A spokesperson from Google, who did not want to be named, said in an email that if an application fails “Please contact the developer of the application or game for more information and support. We don't provide support for any of the apps, as they are built by third-party developers. You can find the developer contact information on the application screen in Market. However, in the Android Market Help Center, we offer help content about adding or removing applications, and some general information about apps in Market.”

The company says it does not review applications for the Android operating system, but if an application does violate Google’s terms and conditions, it will be deleted. A bit late for that if it crashes the operating system, no? What they do say is: “If a problem recurs, we recommend removing recently downloaded applications. If you have reason to believe that an application has harmed your device, you may flag this by going to Market » My Downloads, selecting the application in question, and then choosing Flag content. You will then be able to choose the flag "harmful to my device or data."

The only problem with this scenario, is that the horse has already bolted. Their other piece of sage advice is: “If your device continues to be defective, please report the issue to your mobile service provider.”

And what about Android manufacturers?

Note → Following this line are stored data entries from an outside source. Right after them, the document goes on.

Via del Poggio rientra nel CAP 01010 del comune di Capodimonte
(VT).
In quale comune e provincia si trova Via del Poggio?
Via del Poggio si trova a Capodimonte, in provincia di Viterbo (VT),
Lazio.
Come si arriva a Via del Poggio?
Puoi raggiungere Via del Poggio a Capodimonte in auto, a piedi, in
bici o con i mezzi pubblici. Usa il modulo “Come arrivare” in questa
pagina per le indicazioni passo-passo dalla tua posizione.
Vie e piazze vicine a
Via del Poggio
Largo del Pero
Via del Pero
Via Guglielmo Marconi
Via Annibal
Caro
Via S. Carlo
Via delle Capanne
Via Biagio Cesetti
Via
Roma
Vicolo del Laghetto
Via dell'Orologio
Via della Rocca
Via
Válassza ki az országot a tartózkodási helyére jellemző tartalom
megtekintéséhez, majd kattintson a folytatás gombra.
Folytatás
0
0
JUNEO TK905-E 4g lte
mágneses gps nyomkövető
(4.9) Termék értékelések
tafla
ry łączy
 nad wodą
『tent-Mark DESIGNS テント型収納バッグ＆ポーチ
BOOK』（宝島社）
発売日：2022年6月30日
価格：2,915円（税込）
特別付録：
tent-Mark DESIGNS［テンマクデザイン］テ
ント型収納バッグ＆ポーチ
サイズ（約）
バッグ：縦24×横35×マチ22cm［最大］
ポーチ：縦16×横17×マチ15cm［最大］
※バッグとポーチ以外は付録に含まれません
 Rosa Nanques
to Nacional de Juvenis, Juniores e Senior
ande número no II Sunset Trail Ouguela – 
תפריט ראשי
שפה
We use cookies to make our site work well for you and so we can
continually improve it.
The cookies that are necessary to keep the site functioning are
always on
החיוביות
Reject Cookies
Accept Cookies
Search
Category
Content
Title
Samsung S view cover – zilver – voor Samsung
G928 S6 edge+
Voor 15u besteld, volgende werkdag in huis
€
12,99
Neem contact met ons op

There is some reassurance from at least one manufacturer – with a caveat attached.  When queried about their Galaxy S phone that runs on the Android operating system, Samsung said it is willing to act as a facilitator. “If a consumer has an issue with their phone, regardless of whether this may have been caused by an application or some other reason, they should contact Samsung in the first instance so that Samsung can review the issue and determine the cause and correct course of action for repair,” said spokesperson Ana Vrinat. “If the issue is with the app itself then it needs to be taken up with the app developer but you should still come to Samsung as we will facilitate the interaction with the developer.”

HTC, whose Desire uses the Android operating system, can’t help if something goes wrong. “I was told that the user shoulder go to the App developer [if there is a problem],” said Caroline La Rose, from the company’s PR agency. “Also if the hard reset could not recover, HTC won’t cover the unit under warranty.”

While it is understandable that the smartphone manufacturers are distancing themselves from any possible problems, why doesn’t Google step up to the plate and put processes in place that will make sure the chances of a catastrophic failure of its operating system are minimised? While Apple and Nokia appear to have confidence in their processes, it doesn’t mean we all have the same faith. But at least there is the supposed rigorous testing, which Google cannot claim.

Overall the Android operating system is pretty good, but there is that little voice saying, “what if?” With Australians, and the rest of the world, taking up smartphones at a huge rate, people are soon going to have a lot more invested in a mobile phone than just the ability to make calls and SMS’s. Maybe a little bit of investment in a testing process by Google wouldn’t go amiss.